Exploratory Data Analysis (EDA): Correlation Analysis

INF-604: Data Analysis

Lecturer: Dr. Sothea HAS

Outline

Motivation
Pearson Correlation Coefficient
Spearman’s Rank Correlation Coefficient
\(\eta\)-squared Coefficient

Motivation

Consider `Gapminder Dataset` (1704, 5)

In 2007, we observed that
- People in countries with strong economies appeared to be healthier.
- The economy and health conditions did not seem to be related to population size.

Code

import plotly.graph_objects as go
import plotly.express as px
from gapminder import gapminder
data2007 = gapminder.query("year == 2007")
fig1 = px.scatter(
    data2007, x="gdpPercap", y="lifeExp", 
    hover_name="country", opacity=0.7,
    log_x=True)
fig1.update_traces(marker=dict(size=10))
fig1.update_layout(height=310, width=500, title="The world GDP vs (log) LifeExp in 2007")
fig1.show()

Code

data2007 = gapminder.query("year == 2007")
fig2 = px.scatter(
    data2007, x="gdpPercap", y="pop", 
    hover_name="country", opacity=0.7,
    log_x=True, log_y=True)
fig2.update_traces(marker=dict(size=10))
fig2.update_layout(height=310, width=500, title="The world GDP vs (log) Population in 2007")
fig2.show()

Motivation

Consider `Gapminder Dataset` (1704, 5)

In 2007, we observed that
- Life expectancy and GDP per capita appeared to vary across different continents.

Code

sorted_data = data2007.sort_values(by='lifeExp')
fig3 = px.box(
    data2007, x="continent", y="lifeExp", 
    hover_name="country", color="continent", 
    category_orders={'continent': sorted_data['continent']})
fig3.update_layout(title="Life expectancy on each continent in 2007", height=350, width=500)
fig3.show()

Code

sorted_data = data2007.sort_values(by='gdpPercap')
fig4 = px.box(
    data2007, x="continent", y="gdpPercap", 
    hover_name="country", color="continent", 
    category_orders={'continent': sorted_data['continent']})
fig4.update_layout(title="GDP per Capita on each continent in 2007", height=350, width=500)
fig4.show()

Motivation

Consider `Gapminder Dataset` (1704, 5)

We will explore
some indicators that capture
such tendency or relationship.

Summary/Figure \(\color{red}{\underset{\text{Visualization}}{\longleftarrow}}\) Data \(\color{blue}{\underset{\text{Correlation}}{\longrightarrow}}\) Number.

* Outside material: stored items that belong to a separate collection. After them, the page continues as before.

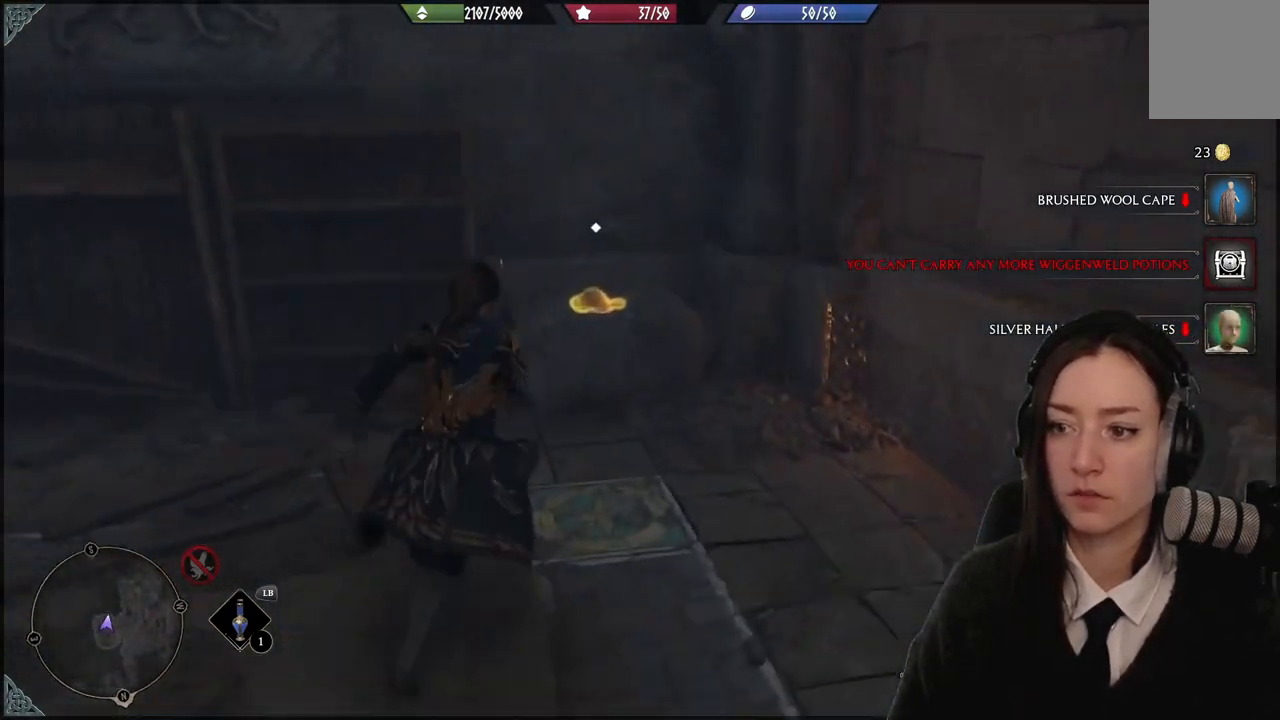
{"buttons": [], "left_stick": "down-left", "right_stick": "right", "events": [[100, "X", "down"], [167, "X", "up"], [200, "left_stick", "down-left"], [500, "right_stick", "right"]]}
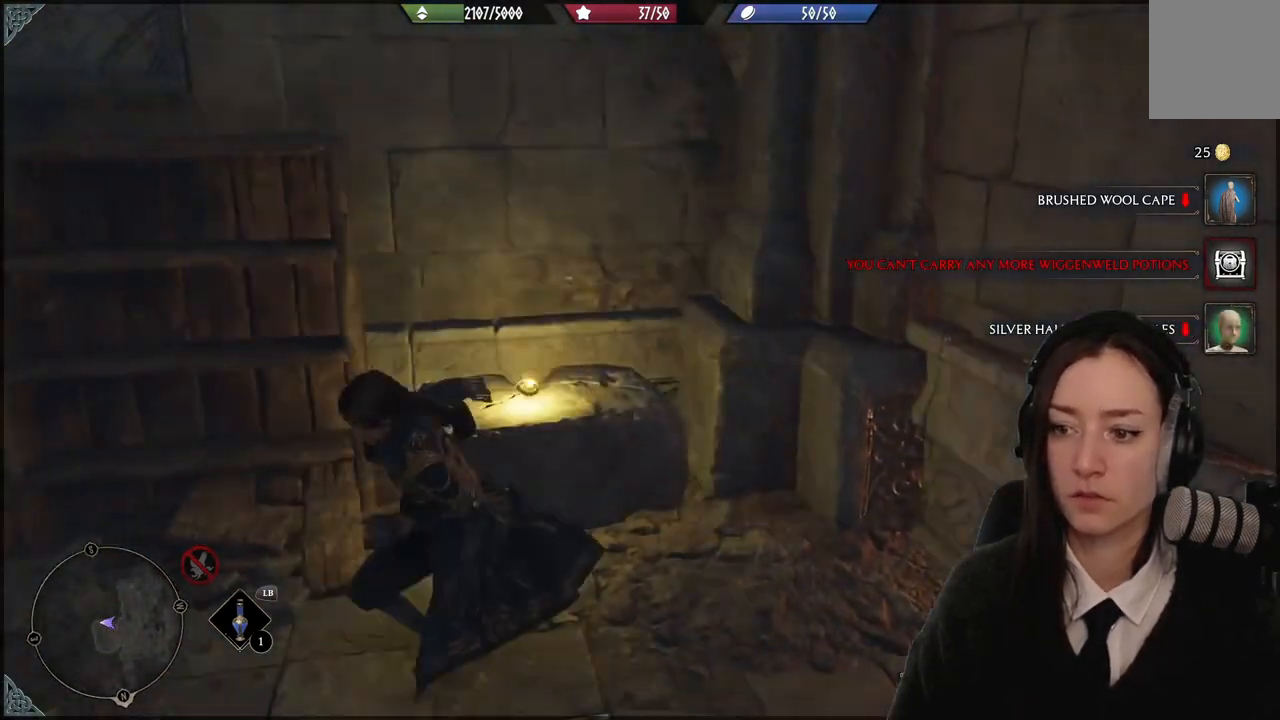
{"buttons": [], "left_stick": "down", "right_stick": "right", "events": [[200, "left_stick", "down"]]}
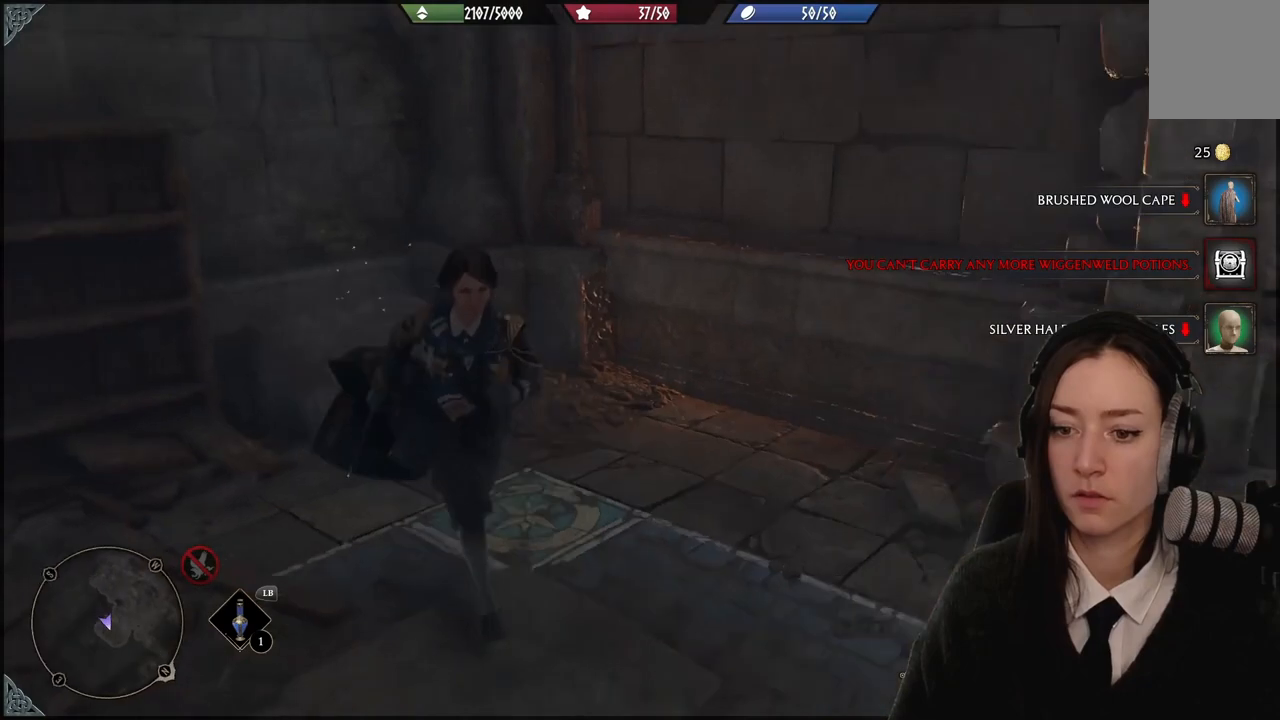
{"buttons": [], "left_stick": "up-right", "right_stick": "center", "events": [[233, "left_stick", "right"], [233, "right_stick", "center"], [400, "left_stick", "up-right"]]}
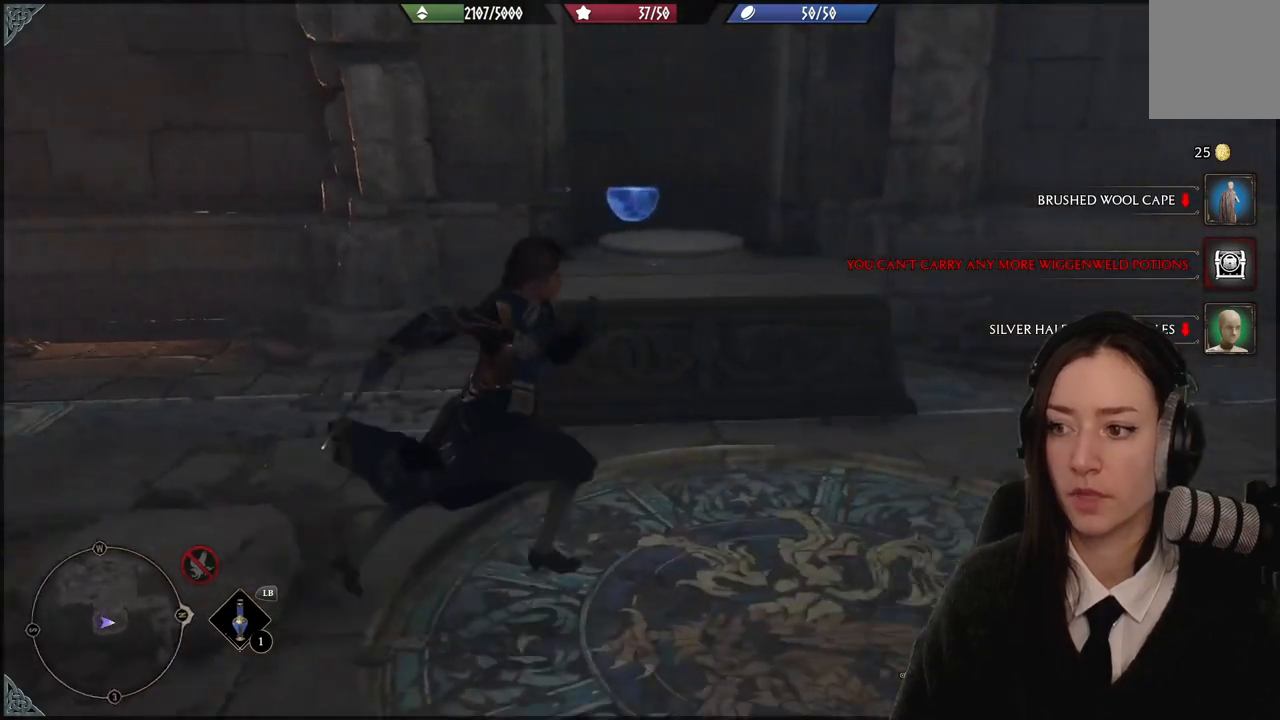
{"buttons": [], "left_stick": "up-right", "right_stick": "center", "events": [[34, "A", "down"], [34, "left_stick", "up"], [167, "A", "up"], [167, "left_stick", "up-left"], [301, "right_stick", "up-left"], [467, "left_stick", "up-right"], [501, "right_stick", "center"]]}
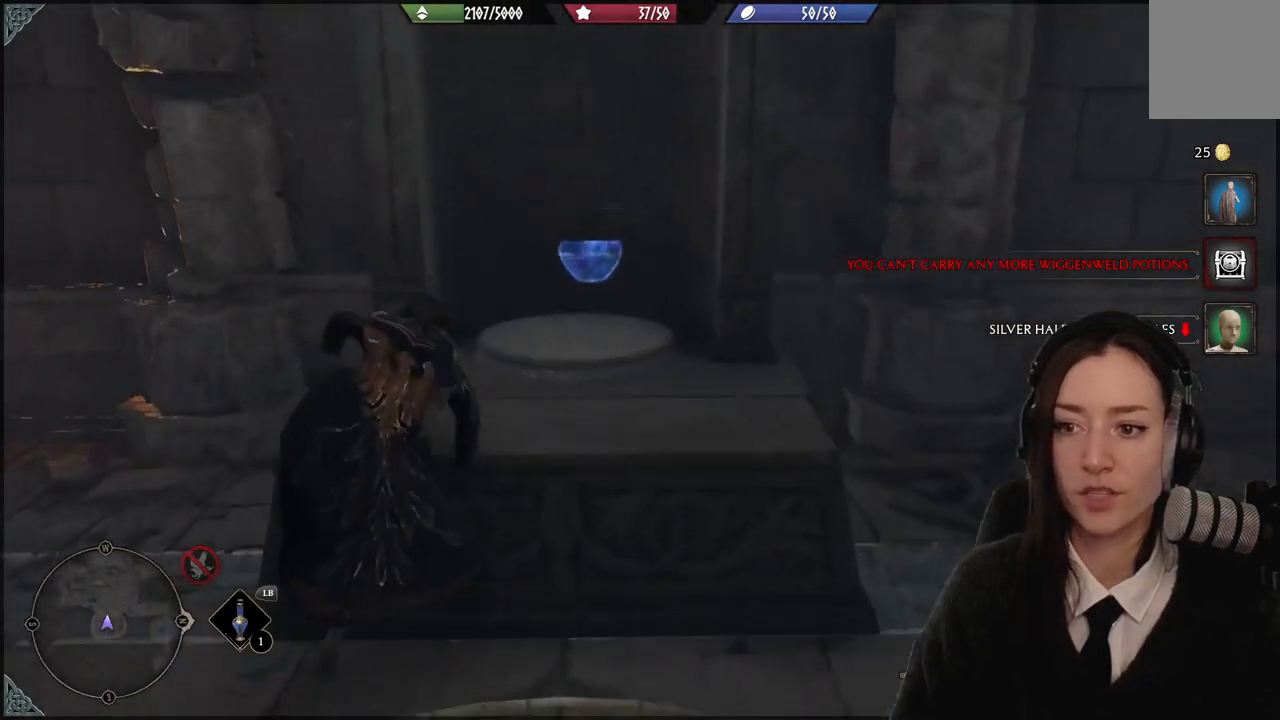
{"buttons": [], "left_stick": "up-right", "right_stick": "center", "events": []}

Pearson Correlation Coefficient

Covariance between two variables/columns

Suppose \(X=[\text{x}_1,\text{x}_2,...,\text{x}_n]\) be a quantitative column.
Mean/average: \(\overline{\text{x}}=\displaystyle\frac{1}{n}\sum_{i=1}\text{x}_i\).
Variance: \(V(X)=\displaystyle\frac{1}{n-1}\sum_{i=1}^n(\text{x}_i-\overline{x})^2.\)
Standard deviation: \(s=\sqrt{V(X)}\).
If \(Y=[\text{y}_1,\text{y}_2,\dots,\text{y}_n]\) is an other quantitative column, the covaraince between \(X\) and \(Y\) is defined by \[\text{Cov}(X,Y)=\frac{1}{n-1}\sum_{i=1}(\text{x}_i-\overline{x})(\text{y}_i-\overline{y}).\]

Code

fig3.update_layout(width=350, height=450, title="Life expectancy per continent")
fig3.show()

Pearson Correlation Coefficient

Covariance between two variables/columns

If \(Y=[\text{y}_1,\text{y}_2,\dots,\text{y}_n]\) is an other quantitative column, the covaraince between \(X\) and \(Y\) is defined by \[\text{Cov}(X,Y)=\frac{1}{n-1}\sum_{i=1}(\text{x}_i-\overline{x})(\text{y}_i-\overline{y}).\]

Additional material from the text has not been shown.